According to Duhigg, there are certain "keystone habits"; if you can change these, you can unlock all other patterns in your life.
So what patterns are holding you back when it comes to your money, and how can you change them?
Unhealthy money behaviours
According to Dr Hersh Shefrin of Santa Clara University, a common bad money habit is a tendency to prioritise the present and near future over the long term. This can mean that we don't start saving for retirement as early as we should, or we take out expensive debt to pay for things we can't really afford.
Other bad money habits identified by Shefrin include:
- Excessive optimism: Downplaying the likelihood of something bad happening and failing to protect ourselves as a result
- Confirmation bias: Not taking it in when someone tells us something we don't hear, or would find it inconvenient to change
- Loss aversion: Experiencing a loss much more acutely than a gain of the same magnitude, making us unwilling to take risk with our money
No doubt at least one of these money behaviours rings true. Read on to find out how introducing a few new daily, weekly and monthly habits can help you to reset your Habit Loop, and make 2016 the year you take control of your financial wellness.
How to change your habits
Every journey starts with the smallest step; trying to reinvent yourself all at once never works! That said, making short-term changes can be difficult if you haven't got to grips with the big picture. A 2006 study found that "dreaming big" helped participants to make better decisions and focus on longer term rewards.
So your first step should be to set a clear long-term goal – but equally important is knowing how to get there. Another study from UCLA found that participants who visualised the steps needed to reach their goal achieved better results, as well as experiencing reduced anxiety levels.
Your goals should be a long-term visualisation of what you want to achieve, and then you can introduce new habits on a daily, weekly and monthly basis to help you get there. The best new habits for you to try will depend on your goals, but here are a few that should help you:
- Be more open. Talking about money is one of the last conversational taboos. Making an effort to be more open about your finances can help you to see if there's a problem, and get help to fix it.
- Try using indecision as a cue: if you're not sure which thing to buy, don't buy anything at all!
- Finance columnist Mrs Moneypenny suggests that everyone should spend one hour a week on their finances. Whether it's going over your budget or comparing utility providers for the best deal, putting this time in will help you to stay on top of things.
- Start keeping track of the "surprise" expenses you can control. You could start by making a note of how much you spend on those occasional lunches out! Knowing the extent of your impulse spending is the first step to controlling it.
- Personal finance expert Penny Golightly says: "Make a menu for the week. This makes it so much easier to create a shopping list that suits your budget, and avoids food waste. (Top tip: check your diary before writing the menu)"
- Put money into a savings account as soon as you get paid.

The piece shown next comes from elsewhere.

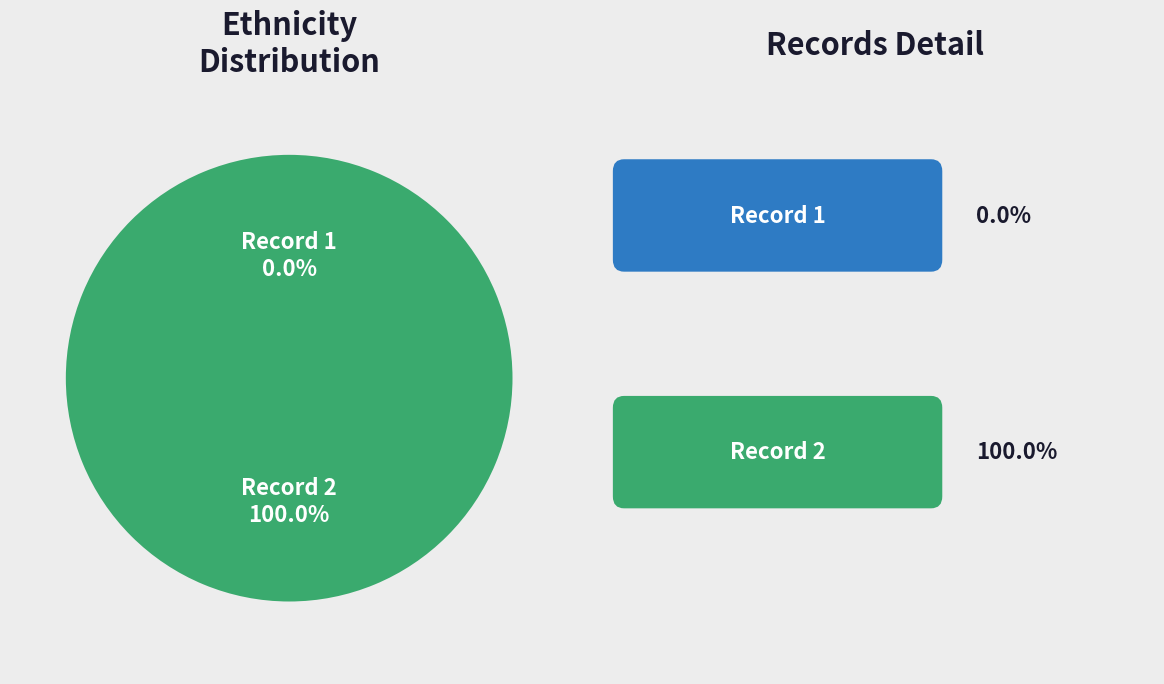

True or false: 1 accounts for 1% of the total.

False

Even if it's only a small amount, it's good to make saving feel effortless and automatic.
- At the end of the month, take a minute to look at your income and spending, and check whether you're on track to meet your financial goals. If not, what can you do next month to improve?
- Penny Golightly says: "If you're paying off debts, once you've chosen a repayment plan then review it once a month. It can prevent them creeping back up again, and it's also motivating to track your progress."
To make sure your new habits stick, use the Habit Loop. On his blog, productivity guru James Clear has some tips on how to set up cues that will make your new habits easy to manage:
"The best way I know to discover a good reminder for your new habit is to write down two lists. In the first list, write down the things that you do each day without fail.
"You’ll often find that many of these items are daily health habits like washing your face, drinking morning tea, brushing your teeth, and so on. Those actions can act as reminders for new health habits. For example, 'After I drink my morning tea, I meditate for 60 seconds.'
"In the second list, write down the things that happen to you each day without fail. For example, 'the traffic light turns red'.
"With these two lists, you’ll have a wide range of things that you already do and already respond to each day. Those are the perfect reminders for new habits."